The Term Loan Agreement contains representations and warranties, affirmative and negative covenants and events customary for secured financings of this type and substantially consistent with the ABL Credit Agreement, as well as a financial covenant requiring that, as of the last day of each fiscal quarter, commencing with the fiscal quarter ended June 30, 2021, the Company’s Total Net Leverage Ratio (as defined in the Term Loan Agreement) shall not be less than 3.00:1.00, as more fully described in the Term Loan Agreement.
The Term Loan Facility is guaranteed by substantially all of the Company’s wholly-owned U.S. and Australian subsidiaries, including the entities acquired pursuant to the Transaction, subject to customary exceptions. The Term Loan Facility is secured by (i) first priority security interests in substantially all of the Company’s fixed assets and (ii) second priority security interests in substantially all of the Company’s current assets, in each case, subject to permitted liens and other customary exceptions.
ABL Credit Agreement
On March 1, 2021, the Company entered into that certain Fifth Amendment to Amended and Restated Credit Agreement, First Amendment to Guaranty and Security Agreement and Joinder (the “ABL Amendment”), among the Company, the Borrower and the other borrowers from time to time party thereto, the lenders from time to time party thereto and Wells Fargo Bank, National Association, as administrative agent, which amended that certain Amended and Restated Credit Agreement, dated as of June 30, 2017 (as amended, restated, amended and restated, supplemented or otherwise modified from time to time prior to March 1, 2021, the “ABL Credit Agreement” and, the asset-based revolving loan facility established thereunder, the “ABL Facility”).

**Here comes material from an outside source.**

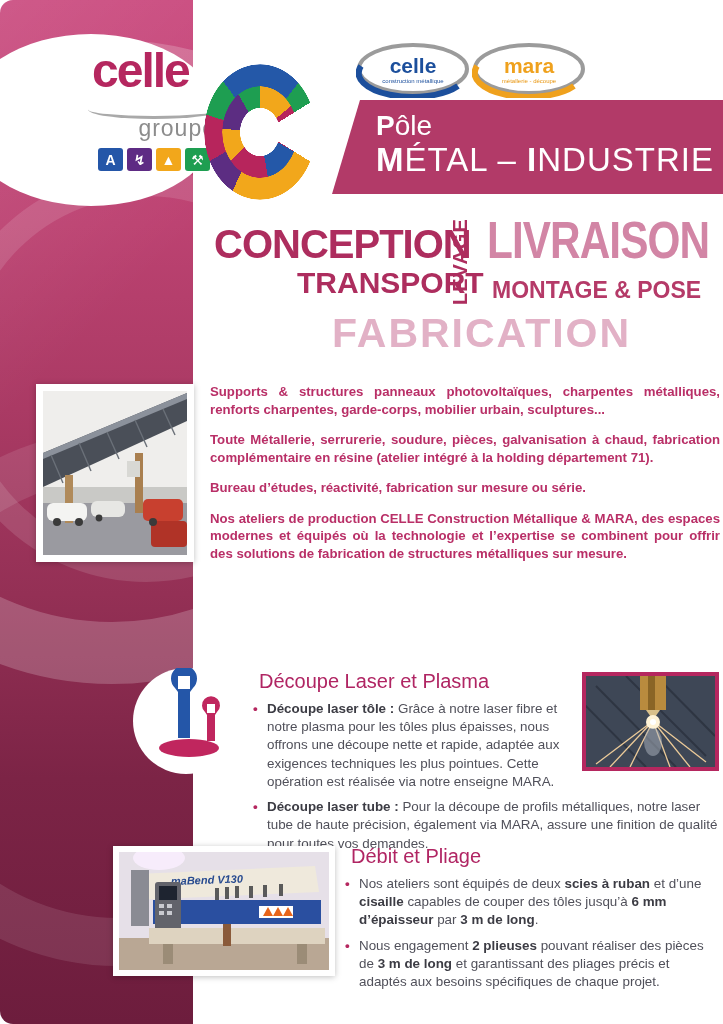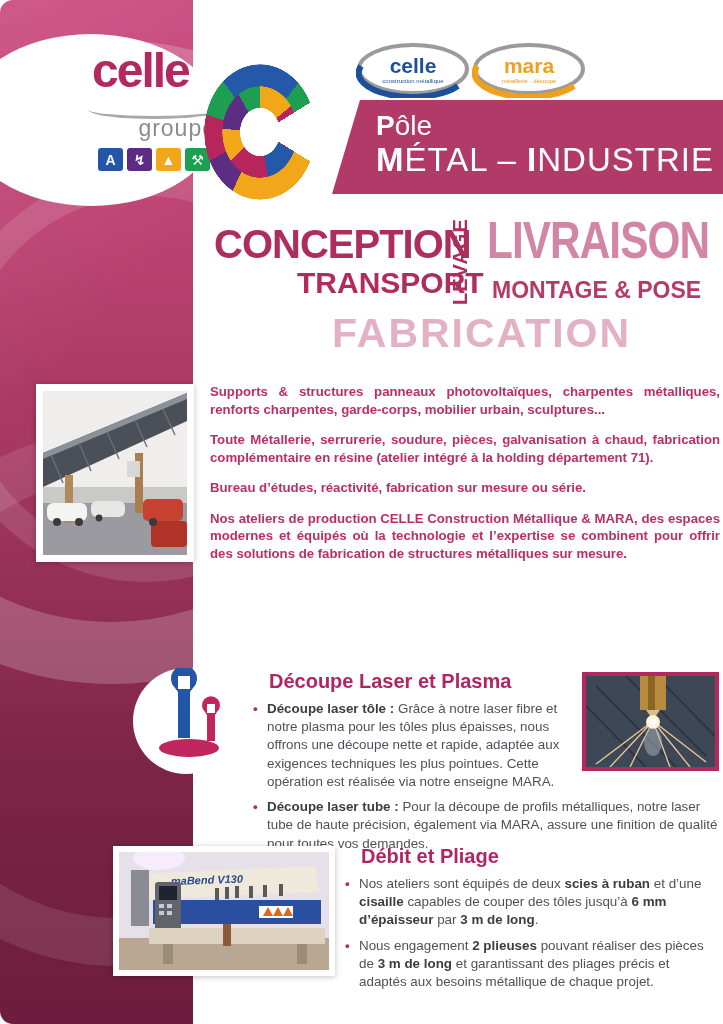"Découpe Laser et Plasma" .svc-title { font-weight: bold -> normal; margin: 0 0 7px 16px -> 0 0 7px 6px }
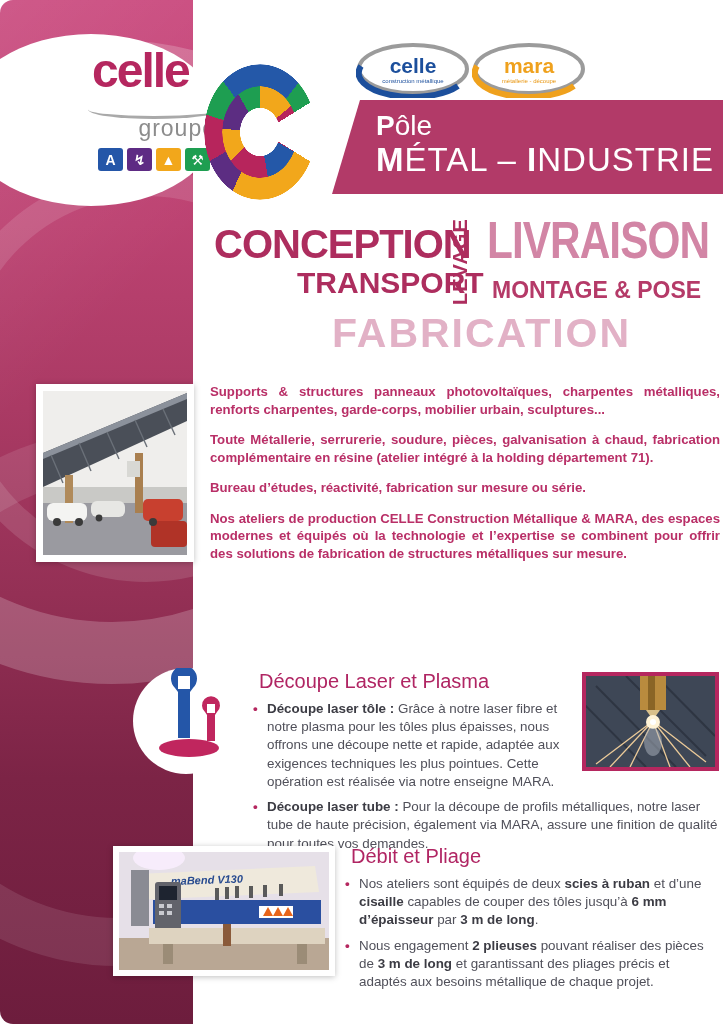"et garantissant des pliages précis" span { text: métallique -> spécifiques }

The ABL Amendment was entered into in order to permit the term loan refinancing, the Transaction and make certain other changes to the ABL Credit Agreement, including, among others:
| • | reduce the interest rate per annum to (i) 3.00% (for LIBOR loans) and (ii) 2.00% (for base rate loans); |
| • | reduce the commitment fee on undrawn amounts under the ABL Facility to 0.375%; |
| • | extend the maturity date of the ABL Facility to March 1, 2026. |
| • | add the Australian subsidiaries acquired pursuant to the Transaction as borrowers and guarantors, and establish an Australian borrowing base; and |
| • | make certain other conforming changes consistent with the Term Loan Agreement. |
The ABL Facility is guaranteed by substantially all of the Company’s wholly-owned U.S. and Australian subsidiaries, including the entities acquired pursuant to the Transaction, subject to customary exceptions. The ABL Facility is secured by (i) first priority security interests in substantially all of the Company’s current assets and (ii) second priority security interests in substantially all of the Company’s fixed assets, in each case, subject to permitted liens and other customary exceptions.
The foregoing descriptions of the Term Loan Agreement and the ABL Amendment do not purport to be complete and are qualified in their entirety by reference to the actual terms thereof, copies of which have been publicly filed.